**Exercise brief:** Copy the lines below verbatim, starting with the line that contains "HL2378: Fleet Solid" and continuing through the last line of the records, with both ends included.

--------------------

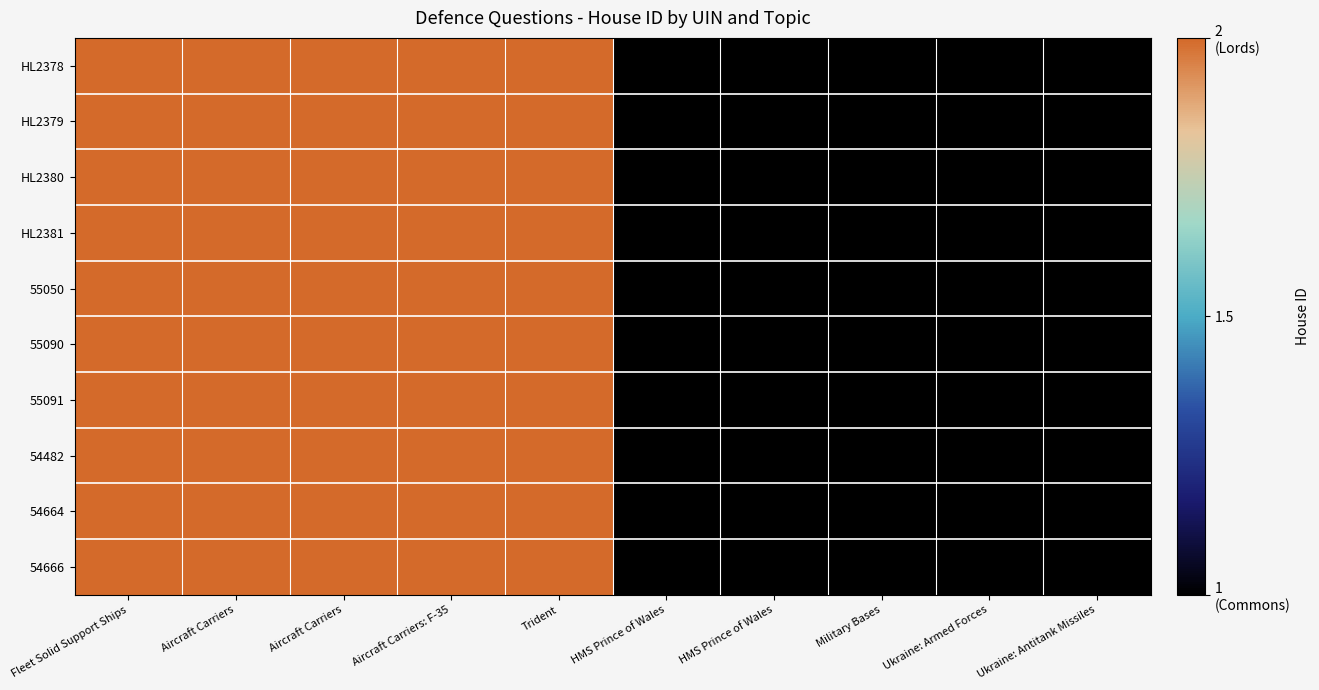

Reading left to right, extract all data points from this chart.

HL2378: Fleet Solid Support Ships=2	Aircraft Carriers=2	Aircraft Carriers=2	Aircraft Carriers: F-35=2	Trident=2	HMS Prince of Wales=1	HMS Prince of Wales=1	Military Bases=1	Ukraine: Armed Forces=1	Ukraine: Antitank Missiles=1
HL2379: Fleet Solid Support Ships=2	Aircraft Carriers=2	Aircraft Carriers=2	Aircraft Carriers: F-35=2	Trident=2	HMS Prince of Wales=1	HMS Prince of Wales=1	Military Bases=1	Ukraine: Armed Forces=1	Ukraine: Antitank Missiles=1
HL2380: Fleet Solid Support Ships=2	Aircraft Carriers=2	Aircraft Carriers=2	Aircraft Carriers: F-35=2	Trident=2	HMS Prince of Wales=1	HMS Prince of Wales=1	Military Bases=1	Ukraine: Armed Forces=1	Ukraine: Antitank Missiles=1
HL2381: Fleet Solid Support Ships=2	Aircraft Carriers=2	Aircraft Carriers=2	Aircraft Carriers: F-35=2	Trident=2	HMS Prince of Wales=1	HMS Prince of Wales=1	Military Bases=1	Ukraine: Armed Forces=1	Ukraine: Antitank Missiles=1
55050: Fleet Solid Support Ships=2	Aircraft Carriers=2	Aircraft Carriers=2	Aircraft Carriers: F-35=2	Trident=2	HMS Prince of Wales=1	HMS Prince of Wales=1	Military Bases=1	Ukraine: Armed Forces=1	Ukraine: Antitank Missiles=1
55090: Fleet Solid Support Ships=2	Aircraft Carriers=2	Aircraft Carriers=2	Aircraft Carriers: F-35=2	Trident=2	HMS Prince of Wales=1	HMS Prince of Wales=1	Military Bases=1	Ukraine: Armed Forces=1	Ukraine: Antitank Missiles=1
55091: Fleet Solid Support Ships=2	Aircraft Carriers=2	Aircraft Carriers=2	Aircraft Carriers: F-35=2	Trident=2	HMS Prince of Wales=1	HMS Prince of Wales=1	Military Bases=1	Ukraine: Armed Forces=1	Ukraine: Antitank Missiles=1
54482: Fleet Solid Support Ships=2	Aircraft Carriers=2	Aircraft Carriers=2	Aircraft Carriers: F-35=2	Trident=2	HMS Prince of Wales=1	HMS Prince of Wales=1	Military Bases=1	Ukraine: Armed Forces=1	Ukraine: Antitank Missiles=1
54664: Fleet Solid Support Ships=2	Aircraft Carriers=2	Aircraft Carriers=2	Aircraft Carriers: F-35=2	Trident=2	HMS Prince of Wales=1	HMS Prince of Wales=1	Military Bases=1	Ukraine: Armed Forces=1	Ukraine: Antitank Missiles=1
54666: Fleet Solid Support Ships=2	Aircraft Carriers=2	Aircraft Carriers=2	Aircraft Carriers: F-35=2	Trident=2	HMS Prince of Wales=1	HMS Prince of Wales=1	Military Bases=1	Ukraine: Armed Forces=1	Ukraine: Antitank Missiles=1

--------------------

**Expected output:**
HL2378: Fleet Solid Support Ships=2	Aircraft Carriers=2	Aircraft Carriers=2	Aircraft Carriers: F-35=2	Trident=2	HMS Prince of Wales=1	HMS Prince of Wales=1	Military Bases=1	Ukraine: Armed Forces=1	Ukraine: Antitank Missiles=1
HL2379: Fleet Solid Support Ships=2	Aircraft Carriers=2	Aircraft Carriers=2	Aircraft Carriers: F-35=2	Trident=2	HMS Prince of Wales=1	HMS Prince of Wales=1	Military Bases=1	Ukraine: Armed Forces=1	Ukraine: Antitank Missiles=1
HL2380: Fleet Solid Support Ships=2	Aircraft Carriers=2	Aircraft Carriers=2	Aircraft Carriers: F-35=2	Trident=2	HMS Prince of Wales=1	HMS Prince of Wales=1	Military Bases=1	Ukraine: Armed Forces=1	Ukraine: Antitank Missiles=1
HL2381: Fleet Solid Support Ships=2	Aircraft Carriers=2	Aircraft Carriers=2	Aircraft Carriers: F-35=2	Trident=2	HMS Prince of Wales=1	HMS Prince of Wales=1	Military Bases=1	Ukraine: Armed Forces=1	Ukraine: Antitank Missiles=1
55050: Fleet Solid Support Ships=2	Aircraft Carriers=2	Aircraft Carriers=2	Aircraft Carriers: F-35=2	Trident=2	HMS Prince of Wales=1	HMS Prince of Wales=1	Military Bases=1	Ukraine: Armed Forces=1	Ukraine: Antitank Missiles=1
55090: Fleet Solid Support Ships=2	Aircraft Carriers=2	Aircraft Carriers=2	Aircraft Carriers: F-35=2	Trident=2	HMS Prince of Wales=1	HMS Prince of Wales=1	Military Bases=1	Ukraine: Armed Forces=1	Ukraine: Antitank Missiles=1
55091: Fleet Solid Support Ships=2	Aircraft Carriers=2	Aircraft Carriers=2	Aircraft Carriers: F-35=2	Trident=2	HMS Prince of Wales=1	HMS Prince of Wales=1	Military Bases=1	Ukraine: Armed Forces=1	Ukraine: Antitank Missiles=1
54482: Fleet Solid Support Ships=2	Aircraft Carriers=2	Aircraft Carriers=2	Aircraft Carriers: F-35=2	Trident=2	HMS Prince of Wales=1	HMS Prince of Wales=1	Military Bases=1	Ukraine: Armed Forces=1	Ukraine: Antitank Missiles=1
54664: Fleet Solid Support Ships=2	Aircraft Carriers=2	Aircraft Carriers=2	Aircraft Carriers: F-35=2	Trident=2	HMS Prince of Wales=1	HMS Prince of Wales=1	Military Bases=1	Ukraine: Armed Forces=1	Ukraine: Antitank Missiles=1
54666: Fleet Solid Support Ships=2	Aircraft Carriers=2	Aircraft Carriers=2	Aircraft Carriers: F-35=2	Trident=2	HMS Prince of Wales=1	HMS Prince of Wales=1	Military Bases=1	Ukraine: Armed Forces=1	Ukraine: Antitank Missiles=1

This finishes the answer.